TASK INSTRUCTIONS: Pick out every line of the records that contains the word "petición" and copy each one. Case counts.

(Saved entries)
---
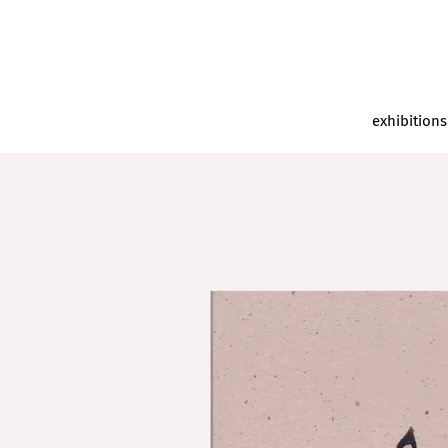
exhibitions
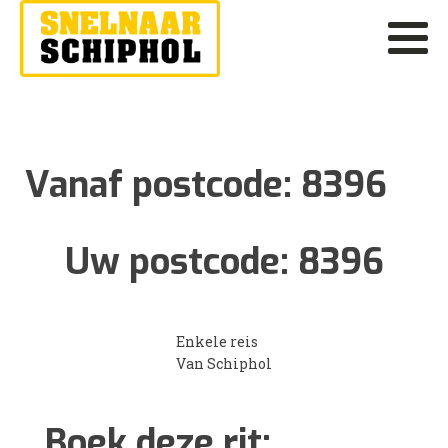
Vanaf postcode:
8396
Uw postcode:
8396
Enkele reis
Van Schiphol
Boek deze rit:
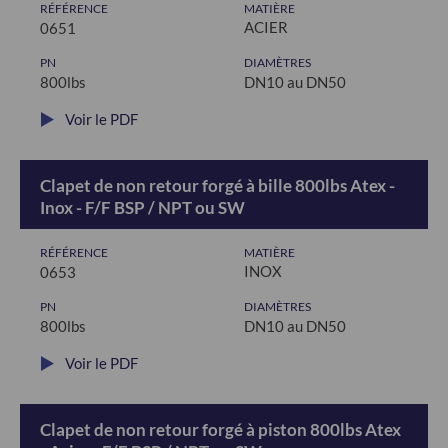
RÉFÉRENCE
MATIÈRE
ACIER
0651
PN
DIAMÈTRES
800lbs
DN10 au DN50
Voir le PDF
Clapet de non retour forgé à bille 800lbs Atex -
Inox - F/F BSP / NPT ou SW
RÉFÉRENCE
MATIÈRE
INOX
0653
PN
DIAMÈTRES
800lbs
DN10 au DN50
Voir le PDF
Clapet de non retour forgé à piston 800lbs Atex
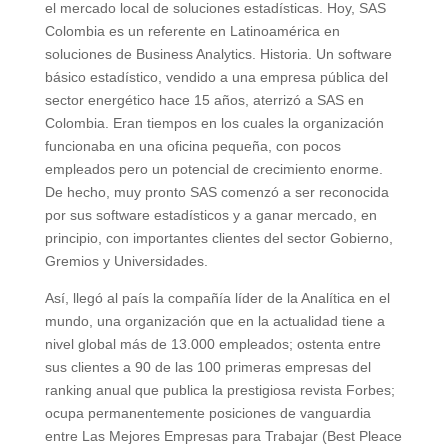
el mercado local de soluciones estadísticas. Hoy, SAS
Colombia es un referente en Latinoamérica en
soluciones de Business Analytics. Historia. Un software
básico estadístico, vendido a una empresa pública del
sector energético hace 15 años, aterrizó a SAS en
Colombia. Eran tiempos en los cuales la organización
funcionaba en una oficina pequeña, con pocos
empleados pero un potencial de crecimiento enorme.
De hecho, muy pronto SAS comenzó a ser reconocida
por sus software estadísticos y a ganar mercado, en
principio, con importantes clientes del sector Gobierno,
Gremios y Universidades.
Así, llegó al país la compañía líder de la Analítica en el
mundo, una organización que en la actualidad tiene a
nivel global más de 13.000 empleados; ostenta entre
sus clientes a 90 de las 100 primeras empresas del
ranking anual que publica la prestigiosa revista Forbes;
ocupa permanentemente posiciones de vanguardia
entre Las Mejores Empresas para Trabajar (Best Pleace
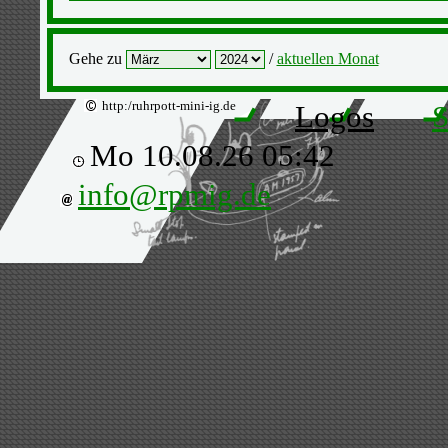
Gehe zu
/
aktuellen Monat
http:/ruhrpott-mini-ig.de
Logos
S
Mo 10.08.26 05:42
info@rpmig.de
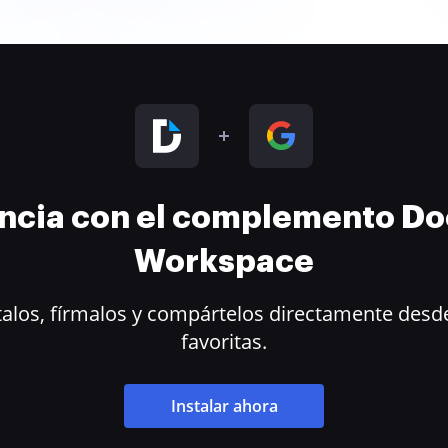
encia con el complemento D
Workspace
alos, fírmalos y compártelos directamente desde
favoritas.
Instalar ahora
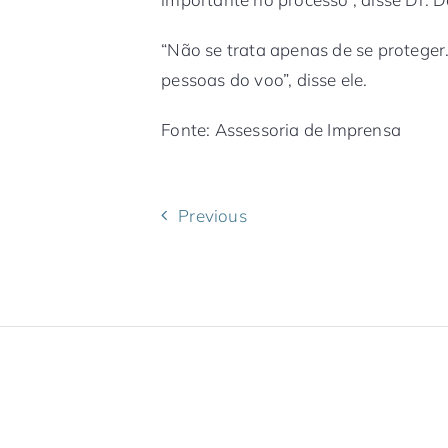
“Não se trata apenas de se proteger
pessoas do voo”, disse ele.
Fonte: Assessoria de Imprensa
Previous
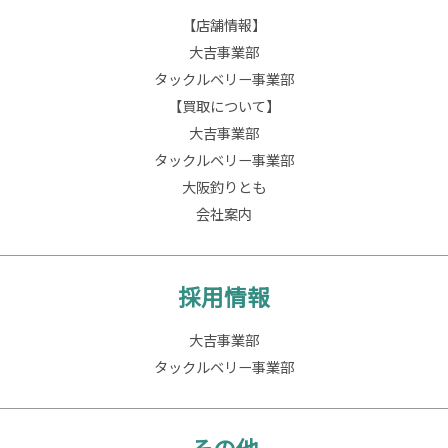
【店舗情報】
大吉事業部
タックルベリー事業部
【買取について】
大吉事業部
タックルベリー事業部
大阪釣りとも
会社案内
採用情報
大吉事業部
タックルベリー事業部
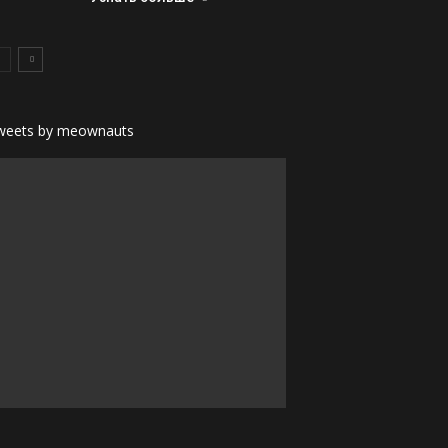
weets by meownauts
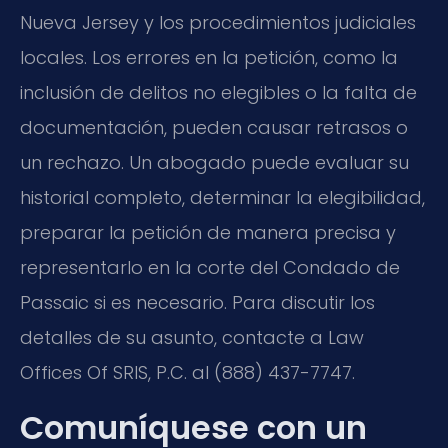
Nueva Jersey y los procedimientos judiciales
locales. Los errores en la petición, como la
inclusión de delitos no elegibles o la falta de
documentación, pueden causar retrasos o
un rechazo. Un abogado puede evaluar su
historial completo, determinar la elegibilidad,
preparar la petición de manera precisa y
representarlo en la corte del Condado de
Passaic si es necesario. Para discutir los
detalles de su asunto, contacte a Law
Offices Of SRIS, P.C. al (888) 437-7747.
Comuníquese con un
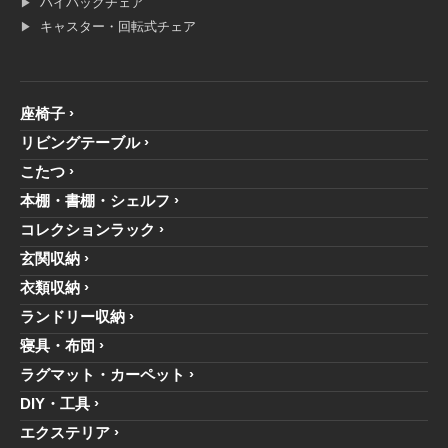
ハイバックチェア
キャスター・回転式チェア
座椅子
リビングテーブル
こたつ
本棚・書棚・シェルフ
コレクションラック
玄関収納
衣類収納
ランドリー収納
寝具・布団
ラグマット・カーペット
DIY・工具
エクステリア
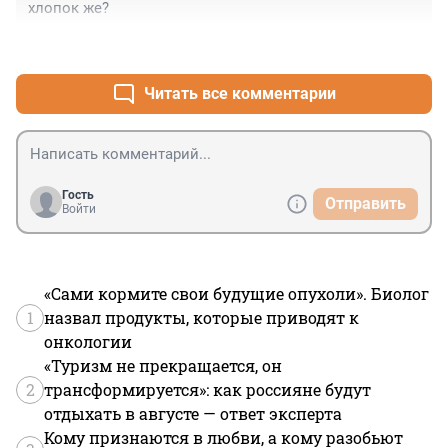
хлопок же?
+1
–0
Читать все комментарии
Гость
Отправить
Войти
«Сами кормите свои будущие опухоли». Биолог
1
назвал продукты, которые приводят к
онкологии
«Туризм не прекращается, он
2
трансформируется»: как россияне будут
отдыхать в августе — ответ эксперта
Кому признаются в любви, а кому разобьют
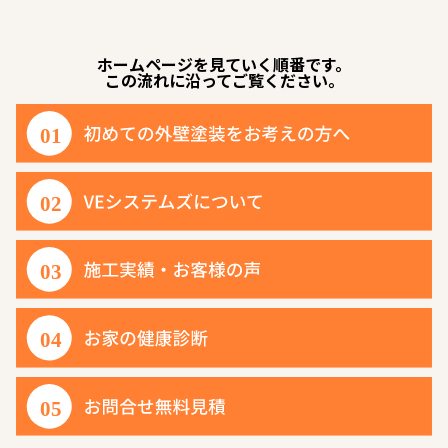
ホームページを見ていく順番です。
この流れに沿ってご覧ください。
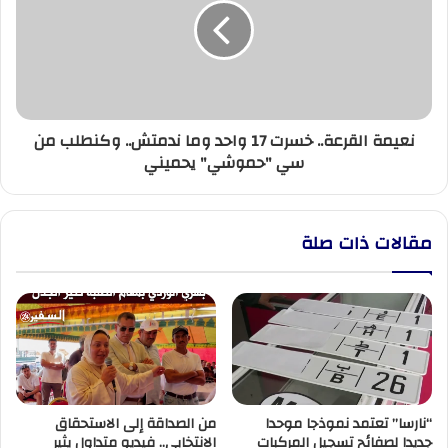
17
واحد
وما
ندمتش..
وكنطلب
من
نعيمة القرعة.. خسرت 17 واحد وما ندمتش.. وكنطلب من
سي
سي "حموشي" يحميني
"حموشي"
يحميني
مقالات ذات صلة
“نارسا” تعتمد نموذجا موحدا
من الصداقة إلى الاستحقاق
جديدا لصفائح تسجيل المركبات
الانتخابي.. فيديو متداول يثير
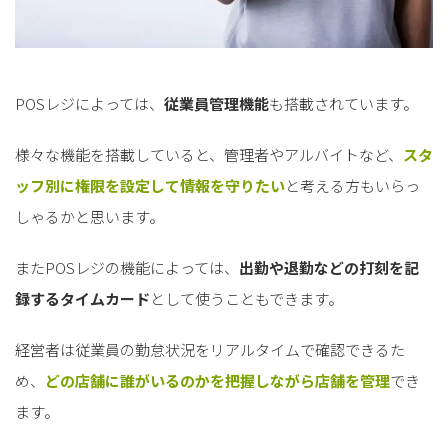
POSレジによっては、
従業員管理機能
も搭載されています。
様々な機能を搭載していると、管理者やアルバイトなど、
スタ
ッフ別に権限を設定して情報を守りたい
と考える方もいらっ
しゃるかと思います。
またPOSレジの機能によっては、
出勤や退勤などの打刻を記
録するタイムカード
として使うこともできます。
経営者は従業員の勤怠状況をリアルタイムで確認できるた
め、
どの店舗に誰がいるのかを把握しながら店舗を管理
でき
ます。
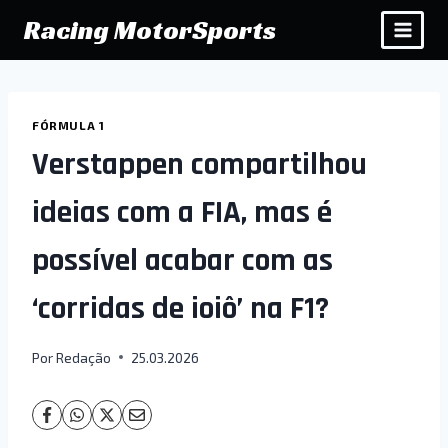
Pular
Racing MotorSports
para
o
Conteúdo
FÓRMULA 1
Verstappen compartilhou
ideias com a FIA, mas é
possível acabar com as
‘corridas de ioiô’ na F1?
Por
Redação
25.03.2026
---
RESULT OF THE EXERCISE:
locales. Los errores en la petición, como la
preparar la petición de manera precisa y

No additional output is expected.